J'aime me promener du Talbot Memorial Bridge jusqu'à l'East Link Toll Bridge en longeant la Liffey par sa rive Nord : Custom House Quay puis North Wall Quay se succèdent sans ligne de démarcation visible.
Au sol, parmi les pavés où mes pas sont souvent incertains, quelques bulles de verre bleu coloré cachent de petits poissons argentés figés dans la silice.
Les rails des anciens quais de déchargement de marchandises ont été conservés. La Liffey s'écoule lentement, paresseusement, indolente et indifférente aux alarmes matinales des courtes journées hivernales. Le cris des mouettes parfois rieuses éventrant le ciel de leurs ailes belliqueuses, et, les pleures des goélands patauds bivouaquant sur les rambardes métalliques séparant mon chemin du faible courant dressent autour de moi un univers sonore chaque jour un peu plus familier.
Je n'en finis plus de laver mon sombre passé dans l'eau froide et clapotante de la capitale irlandaise. Combien de machines ? Combien de cycles faudra t-il encore ? Prélavage, lavage, rinçage, essorage, lavage, rinçage, essorage de mes pauvres sentiments embourbés dans la boue des portes définitivement closes.

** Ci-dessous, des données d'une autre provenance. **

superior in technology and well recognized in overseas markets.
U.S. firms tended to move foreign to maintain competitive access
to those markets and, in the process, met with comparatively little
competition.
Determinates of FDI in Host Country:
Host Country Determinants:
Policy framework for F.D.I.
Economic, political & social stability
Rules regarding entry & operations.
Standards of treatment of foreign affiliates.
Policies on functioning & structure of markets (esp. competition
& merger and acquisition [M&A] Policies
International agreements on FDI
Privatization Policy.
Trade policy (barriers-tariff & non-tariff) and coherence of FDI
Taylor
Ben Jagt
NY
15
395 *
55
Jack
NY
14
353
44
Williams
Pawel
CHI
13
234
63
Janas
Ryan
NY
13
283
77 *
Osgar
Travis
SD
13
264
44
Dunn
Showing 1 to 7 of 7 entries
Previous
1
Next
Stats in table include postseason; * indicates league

Je marche le long de la Liffey. Le vent d'Ouest me pousse d'abord, puis me heurte de face au retour. Je marche le long de la Liffey. Je marche sans savoir. Mes mains ont froid. Je resserre mon écharpe.

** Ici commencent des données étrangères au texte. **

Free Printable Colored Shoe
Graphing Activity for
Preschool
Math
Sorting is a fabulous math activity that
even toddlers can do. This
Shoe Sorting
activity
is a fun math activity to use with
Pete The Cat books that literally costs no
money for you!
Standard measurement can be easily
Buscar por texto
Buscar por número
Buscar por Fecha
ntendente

Si je pouvais, d'une grande estafilade faite avec la pointe aiguisée d'une baïonnette rouillée, je m'ouvrirais le ventre de haut en bas pour répandre sur la pierre granitique soumise aux frimas un grand vide de galaxies affectives reliées les unes aux autres par de puissants courants cosmiques engloutissant quelques années lumières de solitudes.
M'ouvrir ainsi le ventre pour déverser sur les quais Nord de la Liffey ma cargaison de souvenirs avariés venue d'Amérique du Sud, du Brésil, de Salvador, de Manaus, suivant le cours ancien des grands navires de charges, gabares et clippers, voiliers et bricks négriers du 18eme siècle déchargeant leurs lots d'illusions perdues et de faillites matérielles.
Un ventre de vase que le temps finira bien par assécher avant de tout changer en poussière.
Combien de temps ? Je marche le long de la Liffey pour ne plus y penser. Je passe mon temps à me perdre. Et j'écris. Je passe mon temps à marcher et à écrire. Déjà un livre. Le deuxième végète. Il arrive. Je tourne en rond dans ma chambre d'hôtel. Je dois trouver un appartement. Quelques mouettes me frôlent et me bénissent à la fois. Le soir tombe sur Dublin.